Semenjak saat itu aku merasa ada yang tidak beres dengan diriku, karena aku bisa mendengar suara hati seseorang.

Walaupun aku tidak ingin lancang untuk mendengar nya, secara tidak sengaja aku pasti akan mendengarnya.

Terkadang itu juga menyakitkan bila tau ada seseorang yang tidak menyukaiku dan aku mendengar suara hatinya.

***

Author's Pov

Karena jarak apartemen dengan sekolah Hyori cukup dekat, gadis itu memutuskan untuk berjalan kaki ke sekolahnya.

Lee Hyori, gadis berumur 16 tahun ini menduduki bangku kelas 2 SMA.

Sifatnya yang cuek dan kasar membuatnya tidak memiliki teman.

Namun satu hal yang menjadi kelebihannya, ia cantik dan bisa dibilang wajah cantiknya diatas rata-rata.

-00-

07:10 A.M KST.

"Astaga, bosan sekali hari ini..." gumamnya sambil meletakkan kepalanya diatas meja.

Tak lama kemudian bel masuk berbunyi.

Mr. Jung pun masuk ke dalam kelas sambil membawa penggaris panjangnya, tapi ada yang berbeda kali ini. Ia diikuti oleh seorang murid baru di belakangnya.

"Siapa dia? Dia tampan sekali!"

"Apa dia anak pindahan?"

"Kyaaa! Tampan sekali!"

Hyori berusaha menutup telinganya rapat-rapat. Suara teriakan teman-temannya tidak membuatnya sedikitpun merasa penasaran dengan murid baru itu. Ia juga tidak berniat untuk mengangkat kepalanya.

"Silahkan perkenalkan dirimu." Mr. Jung lalu duduk di kursinya.

Murid baru itu pun maju selangkah untuk memperkenalkan diri.

"Namaku Kim Taehyung. Salam kenal," ucapnya sambil memasang wajah datarnya yang tanpa ekspresi.

Walaupun tanpa ekspresi, para gadis langsung menyambutnya dengan teriakan.

Bagaimana tidak, ada murid baru yang tampan dan dia ada di kelasmu!

Hyori tidak terlalu mendengar siapa nama murid baru itu karena suara teriakan dari teman-temannya.

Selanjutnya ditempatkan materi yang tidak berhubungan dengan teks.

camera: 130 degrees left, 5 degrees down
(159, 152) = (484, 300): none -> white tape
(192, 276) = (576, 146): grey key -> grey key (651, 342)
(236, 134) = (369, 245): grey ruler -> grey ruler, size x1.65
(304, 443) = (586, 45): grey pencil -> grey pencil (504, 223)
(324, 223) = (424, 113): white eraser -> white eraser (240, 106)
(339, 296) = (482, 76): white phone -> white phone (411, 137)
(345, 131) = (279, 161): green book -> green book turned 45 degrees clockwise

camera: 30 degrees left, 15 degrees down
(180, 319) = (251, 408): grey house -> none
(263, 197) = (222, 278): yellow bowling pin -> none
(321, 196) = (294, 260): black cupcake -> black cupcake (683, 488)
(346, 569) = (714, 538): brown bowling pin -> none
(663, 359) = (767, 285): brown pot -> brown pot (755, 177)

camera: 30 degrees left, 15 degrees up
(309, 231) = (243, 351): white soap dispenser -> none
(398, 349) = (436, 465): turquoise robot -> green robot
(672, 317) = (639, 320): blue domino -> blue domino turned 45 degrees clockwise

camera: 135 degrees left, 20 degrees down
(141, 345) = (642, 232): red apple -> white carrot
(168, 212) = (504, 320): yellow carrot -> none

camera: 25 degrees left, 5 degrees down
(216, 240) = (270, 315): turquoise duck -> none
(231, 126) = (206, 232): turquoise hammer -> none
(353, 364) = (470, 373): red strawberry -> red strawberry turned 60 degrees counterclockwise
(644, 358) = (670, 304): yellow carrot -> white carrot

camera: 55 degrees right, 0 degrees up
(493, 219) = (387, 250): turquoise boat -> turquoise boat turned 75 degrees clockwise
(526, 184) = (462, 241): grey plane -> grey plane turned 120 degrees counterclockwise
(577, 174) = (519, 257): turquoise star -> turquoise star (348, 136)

Lagipula murid baru itu laki-laki, apa pedulinya?

"Silahkan duduk di bangku yang kosong." Mr. Jung menunjuk ke arah bangku kosong di belakang.

Taehyung mengangguk dan mencari bangku kosong.

Bangku kosong itu ada di paling pojok dan bangku sebelahnya ditempati oleh seorang gadis.

Tapi tunggu, sepertinya gadis itu tampak familiar?

Taehyung mendekati gadis itu dan berdiri sejenak. Ia pun menepuk pundak gadis itu.

"Hey, apa bangku ini kosong?"

Hyori yang tidurnya terganggu karena seseorang menepuk pundaknya pun langsung mengangkat kepalanya.

"Iya, duduk sa—"

Perkataan Hyori terpotong melihat murid baru itu ternyata tetangganya. Sontak matanya membelalak lebar.

"Kau... tetangga baru itu kan?"

Taehyung mengangguk sambil tersenyum kecil. Lihat, gadis ini bahkan masih mengingatnya.

Sementara Hyori berusaha menelan saliva nya. Otak nya berputar berusaha mencerna apa yang baru saja terjadi. Mungkin saja dia salah lihat?































Tunggu dulu...

Apa lelaki ini baru saja tersenyum padanya?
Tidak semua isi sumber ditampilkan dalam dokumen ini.